Luke tossed his cigarette into the bushes. ‘I just ran through a list. It could actually be months before my own family and friends report me missing. I guess my best hope is my flatmate, who I’m not close to. Or … hang on … maybe the airline. But then … damn, people miss flights all the time; they don’t call search and rescue. And we’ve already paid for the seats, so they have our money, so why would they give a damn?’ He imagined his name being called out over a public address system at Stockholm airport, by a female Swedish airline official. It would probably be the last time his name was spoken outside of this forest for a while.
‘I’m thinking maybe four, five days for me,’ Dom said. He must have been referring to his family which ratcheted up Luke’s fear. But four days would be too late for them all. ‘What about you Phillers?’ Dom asked.
Phil didn’t even turn round from where he was facing the trees, shining his torch about as if keeping watch. ‘What?’
‘How long?’
‘Mmm?’
‘How long before someone gets worried because you are a no-show back home?’
‘Michelle wouldn’t give a—’ He stopped himself. ‘Maybe work. I have a meeting next Monday at the bank. Maybe …’ He seemed to be struggling with his thoughts, whatever they were.
Dom sighed with exasperation, then suddenly raised both hands. ‘Hostel. The hostel we should be in tonight. Hutch booked it. Told them where we were coming from too.’
‘True,’ Luke said, his voice flat. ‘They might call his mobile when we don’t pitch up. If there is even a signal up there. But people must blow off those places all the time. Change of plan. Better offer. Whatever.’
‘The forest wardens?’
‘Hutch never called the Porjus branch. Said it was just for winter hikes.’

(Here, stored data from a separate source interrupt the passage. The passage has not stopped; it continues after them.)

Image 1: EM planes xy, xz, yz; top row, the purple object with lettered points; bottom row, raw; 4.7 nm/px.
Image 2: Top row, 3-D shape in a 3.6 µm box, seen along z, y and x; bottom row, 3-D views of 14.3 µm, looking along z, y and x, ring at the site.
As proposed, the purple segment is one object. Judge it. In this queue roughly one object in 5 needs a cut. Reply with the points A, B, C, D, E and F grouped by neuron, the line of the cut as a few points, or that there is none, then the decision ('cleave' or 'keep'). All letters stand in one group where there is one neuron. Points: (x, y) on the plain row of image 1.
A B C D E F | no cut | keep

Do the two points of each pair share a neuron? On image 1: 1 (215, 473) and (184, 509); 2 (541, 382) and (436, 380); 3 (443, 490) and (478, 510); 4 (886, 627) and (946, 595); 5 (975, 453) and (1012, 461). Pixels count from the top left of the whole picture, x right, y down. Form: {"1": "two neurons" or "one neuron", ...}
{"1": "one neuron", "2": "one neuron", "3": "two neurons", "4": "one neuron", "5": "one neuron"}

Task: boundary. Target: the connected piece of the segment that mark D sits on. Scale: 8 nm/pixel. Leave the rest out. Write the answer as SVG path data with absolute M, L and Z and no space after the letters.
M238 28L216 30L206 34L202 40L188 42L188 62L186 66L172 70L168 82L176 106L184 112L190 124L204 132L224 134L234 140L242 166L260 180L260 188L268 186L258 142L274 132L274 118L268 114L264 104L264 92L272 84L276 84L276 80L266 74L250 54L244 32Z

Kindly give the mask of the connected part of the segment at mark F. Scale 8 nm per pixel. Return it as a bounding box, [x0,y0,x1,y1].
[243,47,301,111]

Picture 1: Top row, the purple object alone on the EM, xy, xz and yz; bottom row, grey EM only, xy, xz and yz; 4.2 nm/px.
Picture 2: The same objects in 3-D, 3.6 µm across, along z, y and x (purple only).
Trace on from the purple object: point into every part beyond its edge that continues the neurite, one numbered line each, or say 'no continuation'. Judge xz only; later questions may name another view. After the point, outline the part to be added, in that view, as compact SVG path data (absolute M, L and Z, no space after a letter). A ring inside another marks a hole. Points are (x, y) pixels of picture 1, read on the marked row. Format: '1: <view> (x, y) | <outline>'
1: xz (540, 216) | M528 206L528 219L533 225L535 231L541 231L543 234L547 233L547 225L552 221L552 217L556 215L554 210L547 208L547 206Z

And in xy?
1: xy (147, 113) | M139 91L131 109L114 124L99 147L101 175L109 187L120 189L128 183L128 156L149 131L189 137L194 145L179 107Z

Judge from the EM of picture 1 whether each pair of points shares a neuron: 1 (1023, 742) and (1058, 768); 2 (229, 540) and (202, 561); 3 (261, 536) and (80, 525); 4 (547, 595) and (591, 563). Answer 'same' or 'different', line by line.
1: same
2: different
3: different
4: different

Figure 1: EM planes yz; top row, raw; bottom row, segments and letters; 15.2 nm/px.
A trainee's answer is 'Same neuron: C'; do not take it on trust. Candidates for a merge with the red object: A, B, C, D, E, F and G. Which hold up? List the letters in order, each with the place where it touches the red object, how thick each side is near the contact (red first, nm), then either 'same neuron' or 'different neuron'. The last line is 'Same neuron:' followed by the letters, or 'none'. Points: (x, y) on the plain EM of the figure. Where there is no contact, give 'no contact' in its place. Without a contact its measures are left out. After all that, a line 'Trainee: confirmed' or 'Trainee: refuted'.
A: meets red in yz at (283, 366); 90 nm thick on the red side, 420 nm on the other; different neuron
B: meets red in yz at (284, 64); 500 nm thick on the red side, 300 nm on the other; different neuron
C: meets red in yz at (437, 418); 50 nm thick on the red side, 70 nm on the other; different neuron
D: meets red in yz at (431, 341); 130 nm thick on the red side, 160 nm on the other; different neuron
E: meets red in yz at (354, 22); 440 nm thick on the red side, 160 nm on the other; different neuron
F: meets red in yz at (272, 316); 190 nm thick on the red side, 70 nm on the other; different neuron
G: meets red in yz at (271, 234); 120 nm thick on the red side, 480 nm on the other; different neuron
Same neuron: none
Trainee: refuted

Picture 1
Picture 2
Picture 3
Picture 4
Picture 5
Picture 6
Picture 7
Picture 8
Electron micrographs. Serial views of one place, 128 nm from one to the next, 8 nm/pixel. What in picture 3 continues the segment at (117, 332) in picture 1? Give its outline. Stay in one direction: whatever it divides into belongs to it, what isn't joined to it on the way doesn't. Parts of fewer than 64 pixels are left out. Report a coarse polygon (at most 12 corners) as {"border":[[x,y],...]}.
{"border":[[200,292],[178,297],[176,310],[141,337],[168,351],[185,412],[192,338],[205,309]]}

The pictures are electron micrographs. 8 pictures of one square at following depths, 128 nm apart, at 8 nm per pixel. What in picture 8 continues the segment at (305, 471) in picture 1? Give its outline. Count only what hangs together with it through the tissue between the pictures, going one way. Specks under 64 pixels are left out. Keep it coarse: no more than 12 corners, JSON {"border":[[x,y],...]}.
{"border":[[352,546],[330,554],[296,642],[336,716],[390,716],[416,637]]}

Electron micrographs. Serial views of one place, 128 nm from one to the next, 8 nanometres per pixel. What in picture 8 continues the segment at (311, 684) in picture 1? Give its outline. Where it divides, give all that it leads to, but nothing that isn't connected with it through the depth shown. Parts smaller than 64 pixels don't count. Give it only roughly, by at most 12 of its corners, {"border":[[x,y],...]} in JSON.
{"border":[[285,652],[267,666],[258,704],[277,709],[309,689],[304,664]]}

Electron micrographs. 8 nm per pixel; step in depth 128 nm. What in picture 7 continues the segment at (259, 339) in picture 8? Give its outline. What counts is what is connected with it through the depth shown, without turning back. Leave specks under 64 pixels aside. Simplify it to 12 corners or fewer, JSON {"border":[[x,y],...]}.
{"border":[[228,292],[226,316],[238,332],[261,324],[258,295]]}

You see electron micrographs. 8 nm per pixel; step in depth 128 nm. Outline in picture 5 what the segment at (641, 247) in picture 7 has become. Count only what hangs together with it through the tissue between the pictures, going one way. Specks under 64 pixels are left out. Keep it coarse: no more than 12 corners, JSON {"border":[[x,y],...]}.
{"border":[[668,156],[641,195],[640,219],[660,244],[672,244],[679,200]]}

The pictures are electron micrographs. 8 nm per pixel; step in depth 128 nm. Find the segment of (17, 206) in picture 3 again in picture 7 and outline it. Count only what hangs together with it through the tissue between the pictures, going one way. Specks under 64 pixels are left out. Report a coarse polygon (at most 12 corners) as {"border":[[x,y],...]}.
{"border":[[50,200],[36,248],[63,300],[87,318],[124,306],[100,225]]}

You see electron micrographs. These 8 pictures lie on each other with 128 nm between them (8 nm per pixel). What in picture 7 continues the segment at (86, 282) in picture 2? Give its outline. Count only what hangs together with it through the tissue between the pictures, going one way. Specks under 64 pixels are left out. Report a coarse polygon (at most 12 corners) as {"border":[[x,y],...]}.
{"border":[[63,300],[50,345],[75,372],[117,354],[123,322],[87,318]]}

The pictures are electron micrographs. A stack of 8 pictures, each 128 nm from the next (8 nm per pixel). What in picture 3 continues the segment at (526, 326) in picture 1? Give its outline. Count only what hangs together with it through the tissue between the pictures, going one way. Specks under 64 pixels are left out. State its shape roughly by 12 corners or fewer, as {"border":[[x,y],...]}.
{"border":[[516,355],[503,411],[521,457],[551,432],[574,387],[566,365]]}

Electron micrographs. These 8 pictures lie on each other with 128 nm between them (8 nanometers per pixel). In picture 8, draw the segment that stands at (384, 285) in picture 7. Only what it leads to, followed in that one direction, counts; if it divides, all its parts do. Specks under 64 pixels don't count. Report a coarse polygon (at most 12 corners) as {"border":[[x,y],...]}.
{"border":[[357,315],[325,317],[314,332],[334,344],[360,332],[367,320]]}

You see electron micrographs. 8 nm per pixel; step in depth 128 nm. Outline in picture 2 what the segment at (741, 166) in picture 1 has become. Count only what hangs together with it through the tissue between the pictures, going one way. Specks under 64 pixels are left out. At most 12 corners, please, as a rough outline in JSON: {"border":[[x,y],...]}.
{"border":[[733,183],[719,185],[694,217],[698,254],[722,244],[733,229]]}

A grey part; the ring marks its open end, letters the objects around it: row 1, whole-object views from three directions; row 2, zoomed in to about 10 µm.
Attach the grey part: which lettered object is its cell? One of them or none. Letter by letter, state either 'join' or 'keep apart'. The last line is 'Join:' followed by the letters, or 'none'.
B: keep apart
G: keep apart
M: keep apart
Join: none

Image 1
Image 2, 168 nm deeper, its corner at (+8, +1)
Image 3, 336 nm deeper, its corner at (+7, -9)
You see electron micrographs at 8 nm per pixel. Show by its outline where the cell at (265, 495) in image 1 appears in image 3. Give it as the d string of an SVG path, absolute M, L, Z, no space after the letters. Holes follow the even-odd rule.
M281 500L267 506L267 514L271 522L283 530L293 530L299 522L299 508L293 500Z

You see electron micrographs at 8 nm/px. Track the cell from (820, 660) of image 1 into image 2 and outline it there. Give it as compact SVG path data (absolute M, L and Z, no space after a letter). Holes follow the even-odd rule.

‘Shit!’ Dom kicked his good leg at the ground. Phil continued to search about the treeline with his torch.
Luke lit his fourth roll-up cigarette since he’d woken. Squinted through the smoke. ‘Hutch’s missus. Angie will be expecting him to call as soon as he’s near a signal. That’s our best bet.’
Dom frowned. ‘Makes sense. We’ll have to tell her. Jesus.’
‘Come on. Forget about that. We’ve got to move. Now. Just keep going like our lives depend on it. Because they do.’